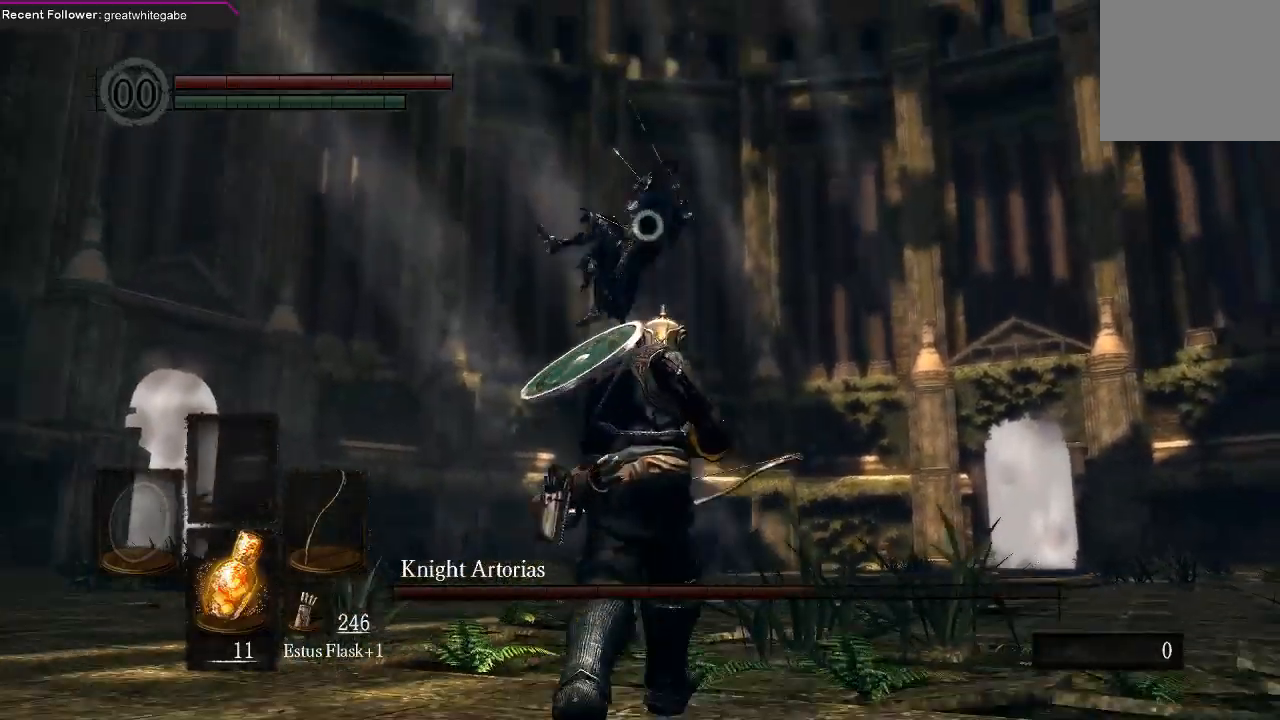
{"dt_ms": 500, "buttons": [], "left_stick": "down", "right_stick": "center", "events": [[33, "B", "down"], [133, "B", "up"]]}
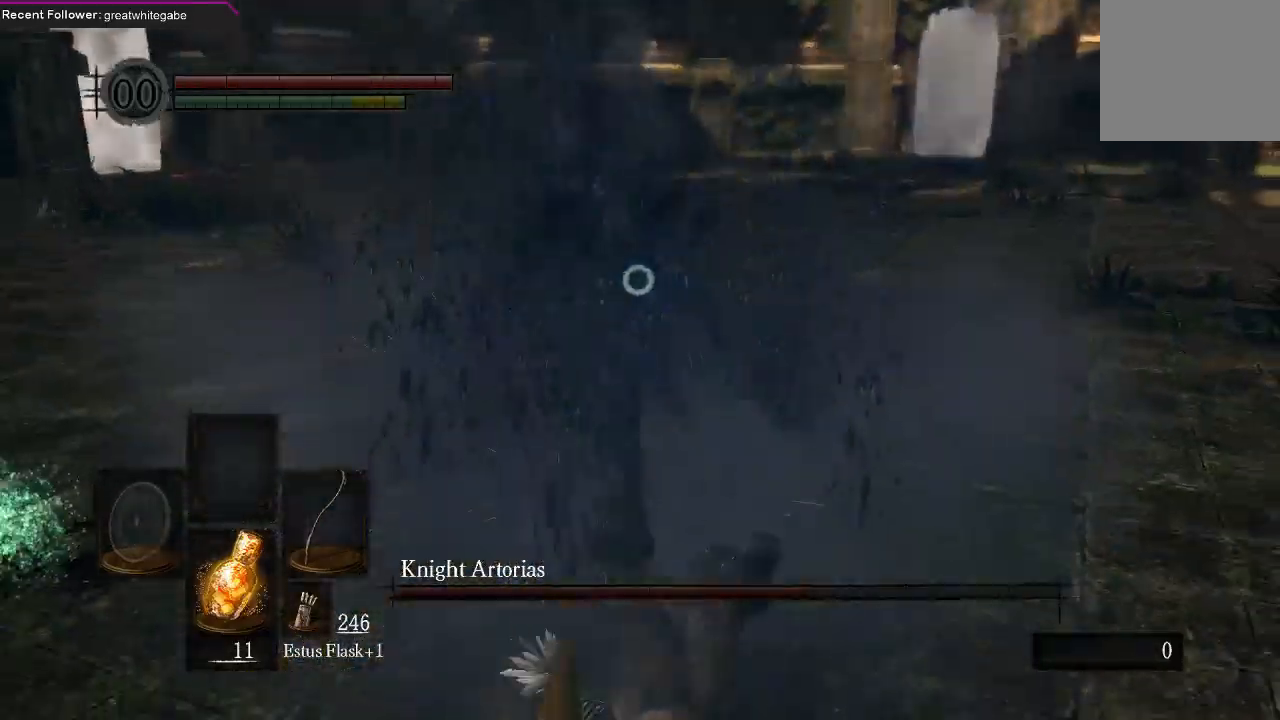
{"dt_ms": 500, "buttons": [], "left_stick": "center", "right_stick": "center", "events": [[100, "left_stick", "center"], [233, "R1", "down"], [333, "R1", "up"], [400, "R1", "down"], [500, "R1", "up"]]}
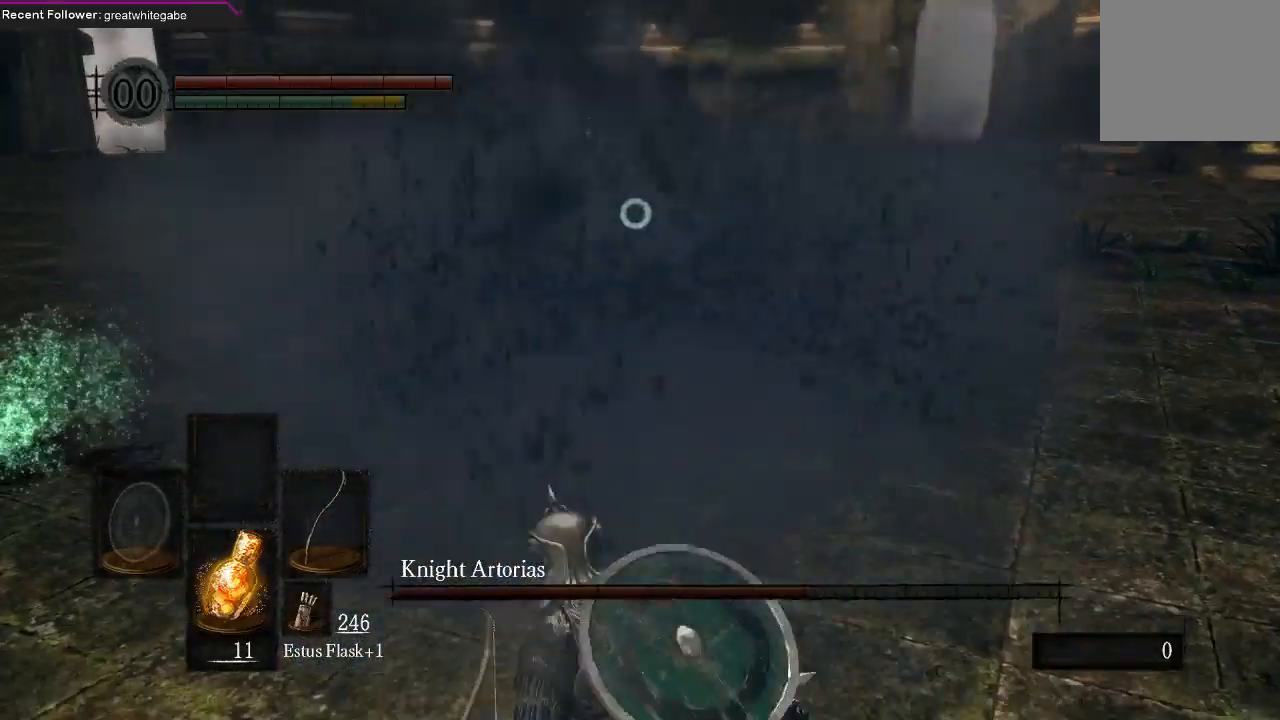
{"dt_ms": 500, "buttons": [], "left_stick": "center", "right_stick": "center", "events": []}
...
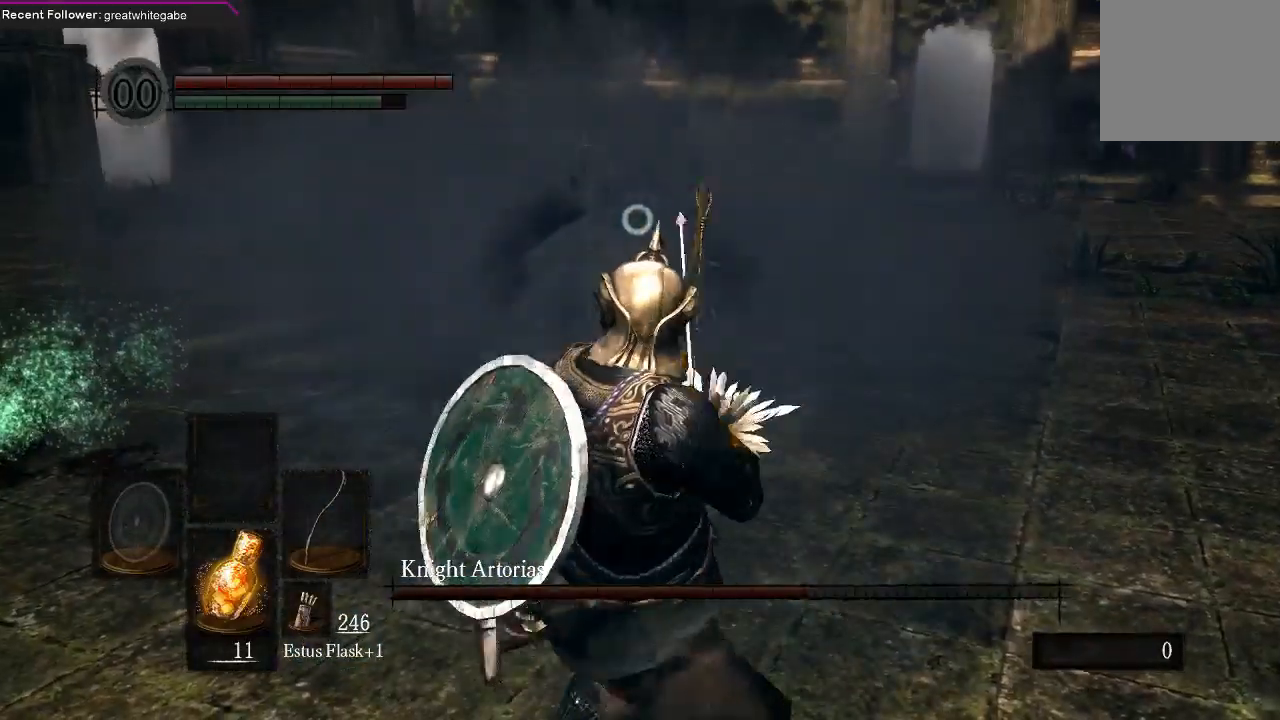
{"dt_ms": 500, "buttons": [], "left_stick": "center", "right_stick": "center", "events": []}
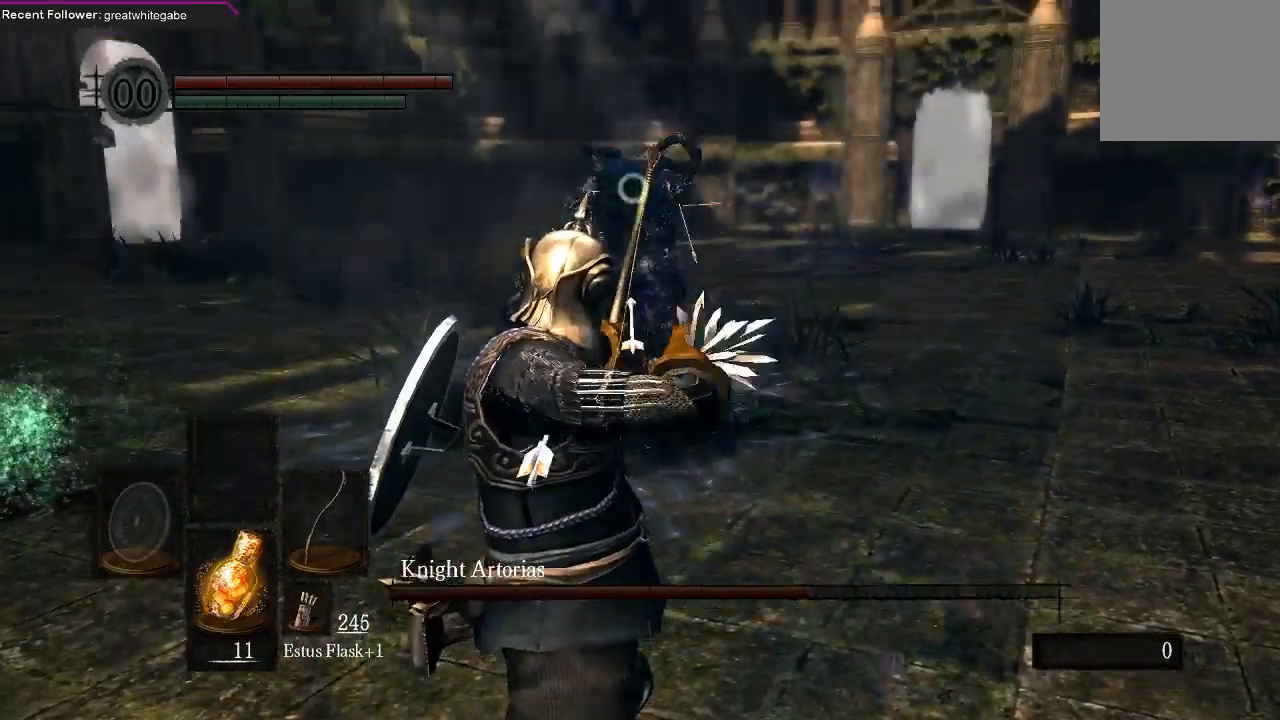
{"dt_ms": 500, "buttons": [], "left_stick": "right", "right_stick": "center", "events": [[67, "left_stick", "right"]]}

→ Brief: Reply with every line of the listing that has the string "down".

→ The answer:
{"dt_ms": 500, "buttons": [], "left_stick": "down", "right_stick": "center", "events": [[33, "B", "down"], [133, "B", "up"]]}
{"dt_ms": 500, "buttons": [], "left_stick": "center", "right_stick": "center", "events": [[100, "left_stick", "center"], [233, "R1", "down"], [333, "R1", "up"], [400, "R1", "down"], [500, "R1", "up"]]}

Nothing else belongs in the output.